Monsieur le ministre, je voulais appeler l’attention de M. le ministre d’État, ministre des affaires étrangères et européennes sur les suites de l’enquête relative à la disparition de M. Ibni Oumar Mahamat Saleh, militant tchadien des droits de l’homme, ancien recteur, ancien ministre, docteur en mathématiques de l’université d’Orléans, intervenue au moment où une offensive était menée par des rebelles contre la capitale du Tchad dans les premiers jours du mois de février 2008.
Monsieur le ministre, vous connaissez les termes du rapport de la commission d’enquête « sur les événements survenus en République du Tchad du 28 janvier au 8 février 2008 et leurs conséquences ». Cette commission avait, d’une part, conclu à « l’impossibilité que [l’enlèvement d’Ibni Oumar Mahamat Saleh] soit le fait d’une initiative personnelle d’un quelconque militaire subalterne n’ayant reçu aucun ordre de sa hiérarchie ou des instances supérieures de l’État tchadien, ce qui, par voie de conséquence, met en évidence l’implication des plus hautes autorités militaires tchadiennes et dès lors se pose la question du rôle du chef de l’État dans la chaîne de commandement ».
La commission d’enquête avait, d’autre part, recommandé au gouvernement tchadien de constituer un comité restreint de suivi de ses conclusions au sein duquel la représentation de la communauté internationale serait assurée.
Monsieur le secrétaire d’État, je vous rappelle en outre que, en l’absence de respect par les autorités tchadiennes de cette dernière recommandation, l’Assemblée nationale française a voté le 25 mars 2010, à l’unanimité, une résolution demandant au gouvernement français de faire pression sur les autorités tchadiennes pour que ces recommandations soient respectées.
Or, à ce jour, malgré les engagements réitérés du Président de la République française que notre collègue député de la Nièvre, M. Gaëtan Gorce, et moi-même avons saisi à la demande de la famille d’Ibni Oumar Mahamat Saleh et des associations humanitaires et de défense des droits de l’homme, et en dépit des engagements des précédents ministres français des affaires étrangères de mettre tout en œuvre pour que la lumière soit faite dans cette affaire, nous ne disposons pas d’information sur l’évolution de cette enquête, alors qu’il apparaît que des représentants du Conseil de l’Europe et de l’Organisation internationale de la francophonie y ont – ou auraient – été associés.

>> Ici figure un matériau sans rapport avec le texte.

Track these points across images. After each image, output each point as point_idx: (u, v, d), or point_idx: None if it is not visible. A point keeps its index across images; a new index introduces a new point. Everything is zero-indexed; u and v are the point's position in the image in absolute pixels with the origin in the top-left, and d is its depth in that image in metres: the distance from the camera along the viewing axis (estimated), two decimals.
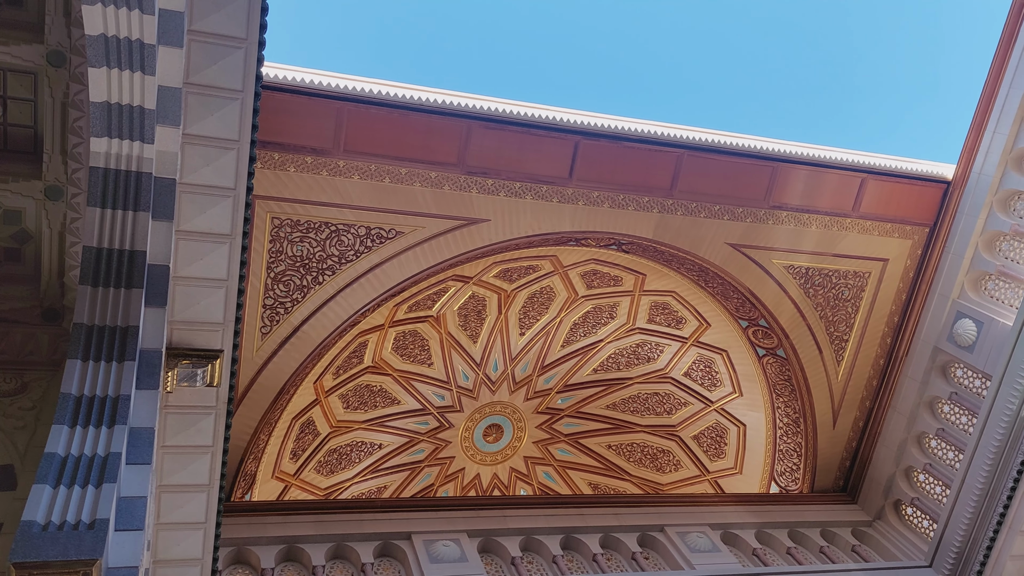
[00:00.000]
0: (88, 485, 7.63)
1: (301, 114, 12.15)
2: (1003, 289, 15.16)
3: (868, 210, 15.40)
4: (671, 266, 15.72)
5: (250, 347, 13.25)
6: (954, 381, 15.80)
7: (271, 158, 12.22)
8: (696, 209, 14.50)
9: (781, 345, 16.31)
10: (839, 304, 16.15)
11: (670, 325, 17.48)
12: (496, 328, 17.04)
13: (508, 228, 13.82)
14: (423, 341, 16.97)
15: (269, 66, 11.81)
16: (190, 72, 9.29)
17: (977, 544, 14.58)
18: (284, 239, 12.87)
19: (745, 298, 15.77)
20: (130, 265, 9.10)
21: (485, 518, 14.73)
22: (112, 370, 8.70)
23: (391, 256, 13.40)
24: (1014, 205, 15.03)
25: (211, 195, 9.84)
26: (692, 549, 14.84)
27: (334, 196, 12.77)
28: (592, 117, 13.58)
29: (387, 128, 12.60)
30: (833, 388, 16.69)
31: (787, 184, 14.77)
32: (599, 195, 13.98)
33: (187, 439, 10.70)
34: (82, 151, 10.18)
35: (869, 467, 17.04)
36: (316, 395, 16.13)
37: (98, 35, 8.01)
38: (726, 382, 17.88)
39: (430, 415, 18.09)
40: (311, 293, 13.28)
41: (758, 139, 14.52)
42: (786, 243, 15.27)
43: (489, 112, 12.94)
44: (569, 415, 19.12)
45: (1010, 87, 14.64)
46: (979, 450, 14.51)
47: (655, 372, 18.32)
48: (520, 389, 18.29)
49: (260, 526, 13.46)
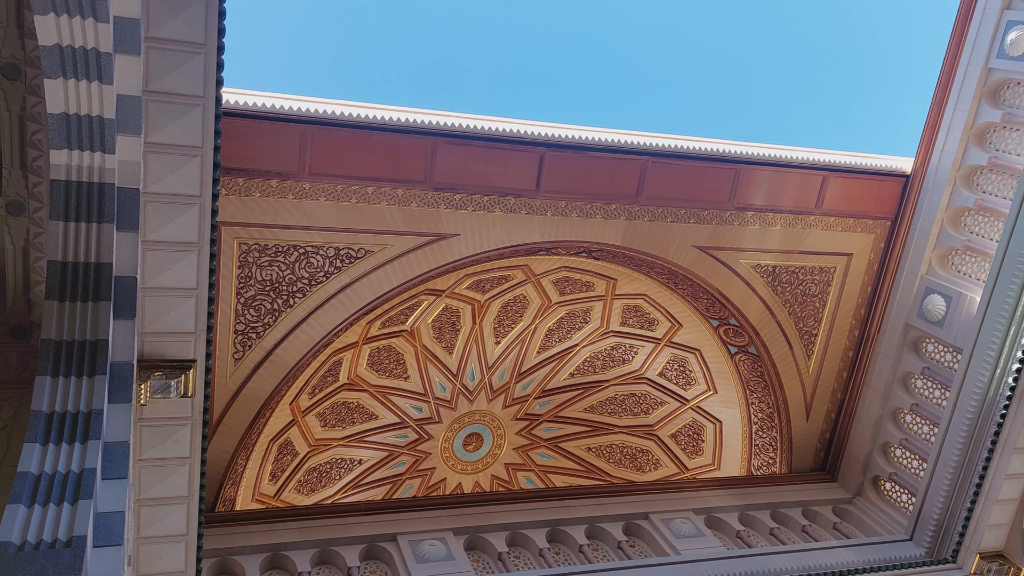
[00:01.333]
0: (64, 502, 7.52)
1: (264, 139, 12.10)
2: (970, 263, 15.41)
3: (831, 207, 15.72)
4: (641, 270, 15.91)
5: (223, 373, 13.23)
6: (926, 356, 16.04)
7: (236, 184, 12.17)
8: (663, 214, 14.73)
9: (752, 342, 16.56)
10: (807, 300, 16.43)
11: (643, 327, 17.66)
12: (471, 338, 17.06)
13: (478, 242, 13.91)
14: (398, 355, 16.94)
15: (230, 92, 11.68)
16: (149, 80, 9.17)
17: (955, 516, 14.82)
18: (252, 264, 12.84)
19: (715, 298, 16.00)
20: (97, 278, 8.97)
21: (470, 515, 14.73)
22: (83, 385, 8.58)
23: (361, 275, 13.43)
24: (977, 180, 15.27)
25: (177, 203, 9.73)
26: (677, 535, 14.95)
27: (301, 219, 12.76)
28: (556, 128, 13.73)
29: (352, 149, 12.61)
30: (805, 382, 17.02)
31: (751, 185, 15.03)
32: (567, 205, 14.13)
33: (164, 451, 10.58)
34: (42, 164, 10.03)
35: (847, 445, 17.26)
36: (293, 415, 16.05)
37: (52, 45, 7.88)
38: (700, 380, 18.09)
39: (409, 428, 18.06)
40: (282, 316, 13.28)
41: (721, 142, 14.76)
42: (752, 243, 15.56)
43: (454, 128, 13.02)
44: (548, 420, 19.18)
45: (970, 57, 14.83)
46: (953, 423, 14.75)
47: (631, 373, 18.47)
48: (498, 397, 18.33)
49: (243, 535, 13.36)
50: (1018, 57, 14.18)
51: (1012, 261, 13.75)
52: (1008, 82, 14.60)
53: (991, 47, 14.52)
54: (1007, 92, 14.67)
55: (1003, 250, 13.88)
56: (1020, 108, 14.46)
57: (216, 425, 13.37)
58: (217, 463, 13.63)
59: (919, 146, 15.77)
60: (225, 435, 13.53)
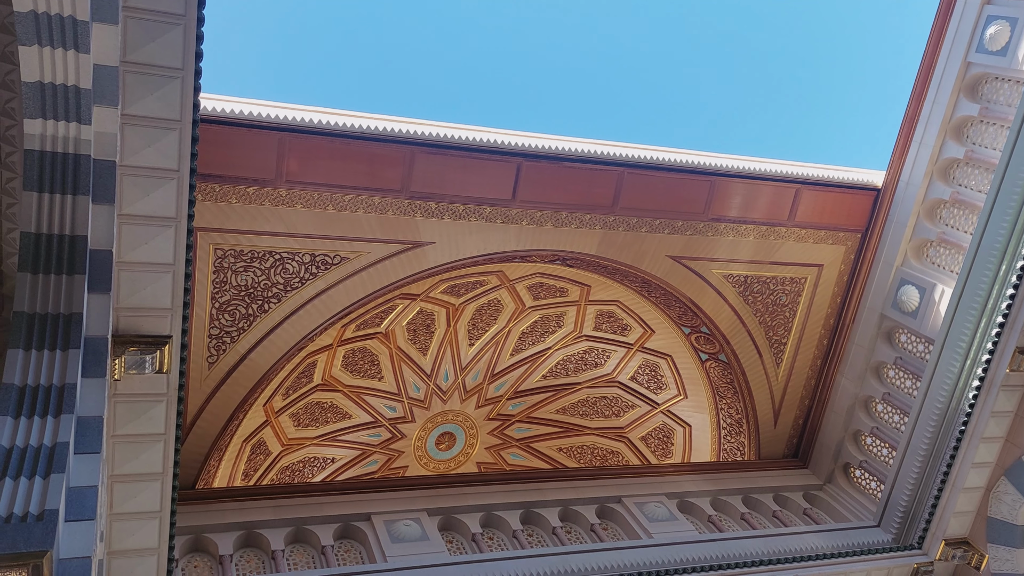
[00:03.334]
0: (35, 476, 7.44)
1: (242, 146, 12.02)
2: (944, 256, 15.61)
3: (803, 219, 15.93)
4: (615, 278, 16.05)
5: (197, 377, 13.20)
6: (899, 346, 16.26)
7: (212, 190, 12.11)
8: (638, 224, 14.84)
9: (723, 350, 16.78)
10: (777, 309, 16.67)
11: (616, 332, 17.80)
12: (446, 340, 17.10)
13: (453, 250, 13.95)
14: (373, 356, 16.93)
15: (207, 98, 11.52)
16: (127, 50, 9.01)
17: (923, 503, 15.09)
18: (228, 269, 12.80)
19: (687, 307, 16.19)
20: (71, 250, 8.85)
21: (444, 496, 14.79)
22: (56, 359, 8.48)
23: (337, 282, 13.43)
24: (953, 173, 15.44)
25: (154, 177, 9.60)
26: (650, 518, 15.09)
27: (277, 225, 12.71)
28: (534, 139, 13.77)
29: (329, 157, 12.58)
30: (774, 389, 17.30)
31: (725, 197, 15.19)
32: (542, 215, 14.22)
33: (138, 427, 10.50)
34: (16, 134, 9.83)
35: (819, 432, 17.49)
36: (266, 416, 16.01)
37: (27, 12, 7.72)
38: (671, 385, 18.28)
39: (382, 427, 18.07)
40: (257, 321, 13.26)
41: (696, 154, 14.88)
42: (725, 253, 15.73)
43: (432, 138, 13.01)
44: (520, 420, 19.27)
45: (950, 51, 14.95)
46: (923, 412, 14.99)
47: (603, 377, 18.61)
48: (471, 397, 18.39)
49: (218, 513, 13.32)
50: (997, 52, 14.32)
51: (985, 254, 13.94)
52: (987, 76, 14.74)
53: (971, 41, 14.64)
54: (985, 87, 14.82)
55: (976, 243, 14.07)
56: (998, 103, 14.62)
57: (189, 428, 13.37)
58: (190, 466, 13.60)
59: (897, 137, 15.87)
60: (198, 437, 13.54)
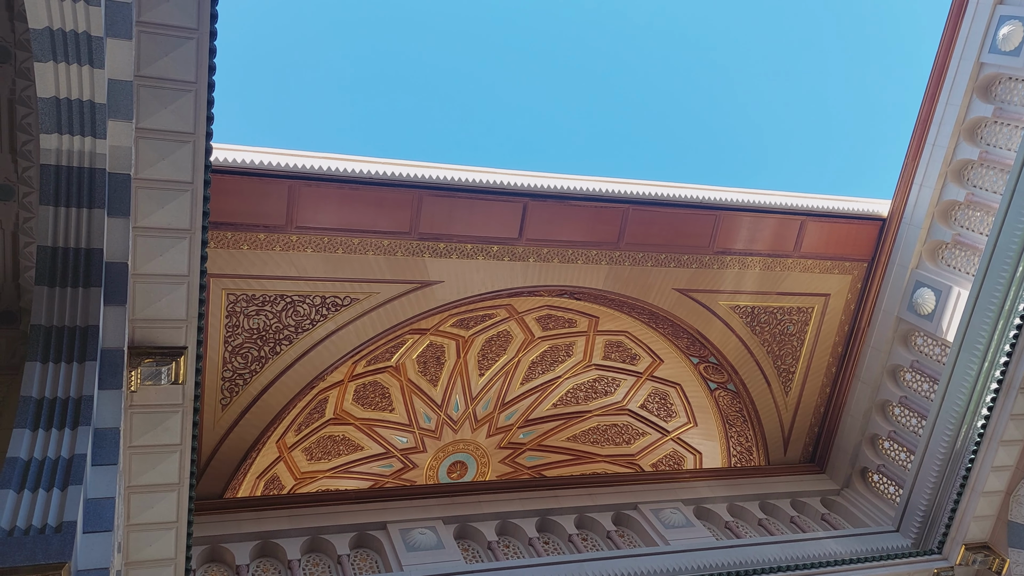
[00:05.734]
0: (53, 488, 7.50)
1: (252, 195, 12.22)
2: (959, 258, 15.49)
3: (809, 250, 15.95)
4: (622, 310, 16.10)
5: (210, 419, 13.35)
6: (915, 350, 16.13)
7: (224, 237, 12.29)
8: (643, 259, 14.92)
9: (731, 380, 16.79)
10: (785, 339, 16.68)
11: (625, 361, 17.81)
12: (456, 371, 17.16)
13: (461, 288, 14.07)
14: (384, 389, 16.99)
15: (218, 148, 11.65)
16: (141, 64, 9.10)
17: (942, 507, 14.94)
18: (240, 313, 12.96)
19: (694, 338, 16.21)
20: (87, 263, 8.93)
21: (460, 504, 14.77)
22: (73, 371, 8.54)
23: (347, 322, 13.59)
24: (967, 175, 15.34)
25: (168, 189, 9.68)
26: (666, 525, 15.02)
27: (288, 269, 12.88)
28: (539, 178, 13.90)
29: (339, 202, 12.75)
30: (783, 417, 17.30)
31: (730, 230, 15.22)
32: (549, 251, 14.33)
33: (154, 438, 10.56)
34: (32, 149, 9.96)
35: (836, 437, 17.37)
36: (279, 452, 16.10)
37: (43, 28, 7.82)
38: (681, 413, 18.26)
39: (394, 458, 18.09)
40: (269, 363, 13.42)
41: (700, 188, 14.93)
42: (731, 285, 15.75)
43: (439, 181, 13.16)
44: (531, 448, 19.25)
45: (962, 52, 14.87)
46: (941, 416, 14.85)
47: (613, 405, 18.60)
48: (482, 426, 18.41)
49: (234, 523, 13.35)
50: (1010, 52, 14.22)
51: (1001, 255, 13.82)
52: (1000, 77, 14.65)
53: (983, 42, 14.56)
54: (999, 87, 14.72)
55: (992, 244, 13.96)
56: (1012, 103, 14.52)
57: (203, 470, 13.50)
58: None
59: (911, 139, 15.80)
60: (212, 478, 13.67)
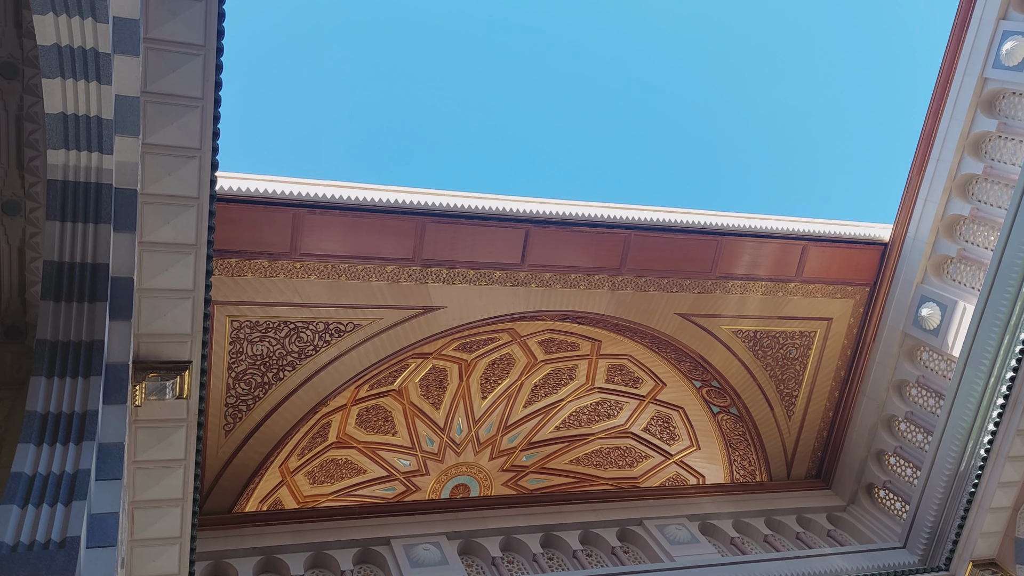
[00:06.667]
0: (57, 503, 7.49)
1: (257, 223, 12.30)
2: (965, 273, 15.46)
3: (811, 274, 15.96)
4: (625, 335, 16.12)
5: (214, 446, 13.38)
6: (921, 364, 16.07)
7: (228, 265, 12.37)
8: (645, 284, 14.97)
9: (734, 404, 16.77)
10: (787, 363, 16.68)
11: (627, 385, 17.79)
12: (458, 394, 17.16)
13: (464, 313, 14.13)
14: (386, 413, 16.99)
15: (222, 176, 11.75)
16: (148, 80, 9.17)
17: (949, 523, 14.84)
18: (244, 340, 13.02)
19: (697, 362, 16.22)
20: (93, 278, 8.94)
21: (464, 520, 14.72)
22: (78, 386, 8.55)
23: (350, 348, 13.64)
24: (972, 190, 15.33)
25: (174, 205, 9.73)
26: (671, 541, 14.94)
27: (292, 296, 12.94)
28: (541, 204, 13.98)
29: (342, 229, 12.83)
30: (786, 441, 17.27)
31: (732, 256, 15.25)
32: (551, 277, 14.39)
33: (158, 453, 10.56)
34: (39, 164, 10.01)
35: (842, 452, 17.28)
36: (282, 476, 16.08)
37: (51, 45, 7.87)
38: (684, 436, 18.22)
39: (396, 480, 18.06)
40: (272, 389, 13.47)
41: (702, 213, 14.98)
42: (734, 309, 15.78)
43: (441, 208, 13.24)
44: (534, 471, 19.19)
45: (966, 67, 14.88)
46: (947, 431, 14.78)
47: (615, 428, 18.55)
48: (485, 449, 18.39)
49: (237, 538, 13.31)
50: (1014, 67, 14.24)
51: (1007, 270, 13.79)
52: (1004, 92, 14.67)
53: (987, 57, 14.58)
54: (1002, 102, 14.74)
55: (998, 258, 13.94)
56: (1016, 118, 14.53)
57: (206, 496, 13.51)
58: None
59: (914, 156, 15.80)
60: (214, 504, 13.67)
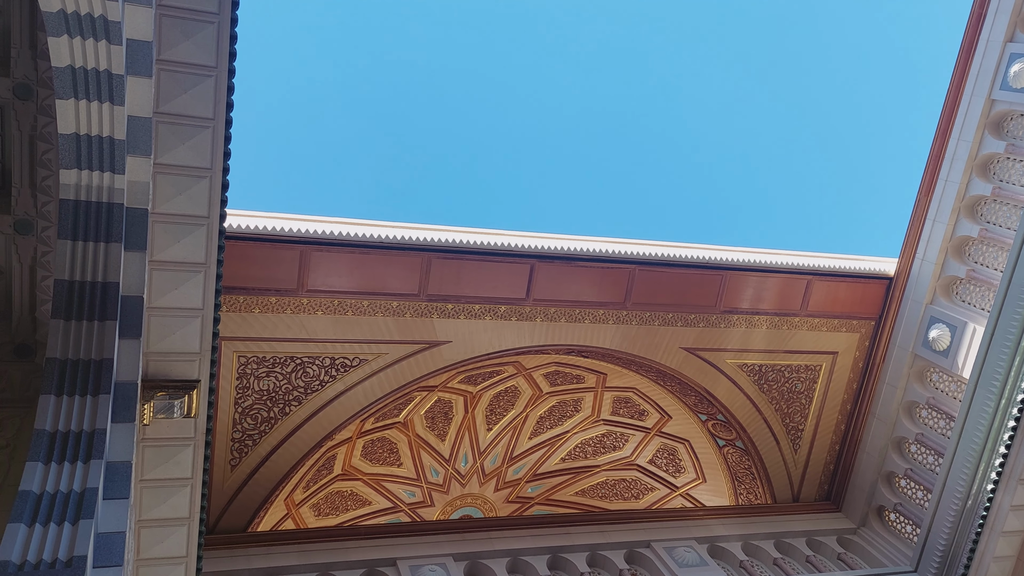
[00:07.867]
0: (65, 522, 7.48)
1: (264, 260, 12.46)
2: (974, 294, 15.39)
3: (816, 308, 15.98)
4: (630, 368, 16.16)
5: (220, 480, 13.42)
6: (931, 386, 15.97)
7: (236, 301, 12.49)
8: (650, 318, 15.01)
9: (740, 437, 16.76)
10: (793, 396, 16.66)
11: (633, 417, 17.80)
12: (464, 426, 17.19)
13: (469, 348, 14.20)
14: (392, 445, 17.04)
15: (231, 214, 11.85)
16: (160, 101, 9.26)
17: (961, 547, 14.68)
18: (251, 375, 13.11)
19: (702, 395, 16.22)
20: (103, 297, 8.99)
21: (471, 541, 14.62)
22: (87, 404, 8.56)
23: (356, 383, 13.71)
24: (981, 211, 15.30)
25: (185, 224, 9.79)
26: (679, 564, 14.80)
27: (299, 332, 13.05)
28: (546, 239, 14.09)
29: (349, 266, 12.96)
30: (792, 474, 17.23)
31: (737, 290, 15.30)
32: (556, 311, 14.44)
33: (166, 472, 10.55)
34: (51, 184, 10.09)
35: (852, 475, 17.14)
36: (287, 509, 16.12)
37: (65, 67, 7.98)
38: (690, 469, 18.17)
39: (401, 512, 18.05)
40: (278, 424, 13.53)
41: (707, 248, 15.05)
42: (738, 343, 15.78)
43: (447, 244, 13.34)
44: (539, 503, 19.16)
45: (973, 89, 14.91)
46: (958, 453, 14.65)
47: (621, 460, 18.54)
48: (490, 480, 18.38)
49: (243, 558, 13.26)
50: (1021, 89, 14.26)
51: (1017, 290, 13.73)
52: (1012, 113, 14.68)
53: (994, 79, 14.62)
54: (1010, 123, 14.74)
55: (1007, 279, 13.88)
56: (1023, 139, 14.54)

En premier lieu, je vous demande donc de bien vouloir faire part au Sénat des informations dont vous disposez quant à l’évolution de cette enquête.
En second lieu, quelles initiatives avez-vous prises ou comptez-vous prendre pour que la vérité soit enfin connue et les responsabilités établies dans la disparition de M. Ibni Oumar Mahamat Saleh, qui était – il n’est pas inutile de le rappeler dans le contexte actuel du Tchad – le leader de l’opposition.
En troisième lieu, compte tenu des relations privilégiées entretenues par la France avec le Tchad, notamment au travers du dispositif « Épervier » et la présence avérée durant les événements de février 2008 de fonctionnaires français auprès des plus hautes autorités tchadiennes, je vous demande de bien vouloir ordonner la déclassification des documents diplomatiques publiés et échangés par l’ambassade de France au Tchad, le ministère des affaires étrangères et le ministère de la défense pendant le mois de février 2008, afin de permettre au Parlement de disposer de toutes les informations utiles sur le déroulement des événements tragiques au cours desquels s’est joué le sort de M. Ibni Oumar Mahamat Saleh.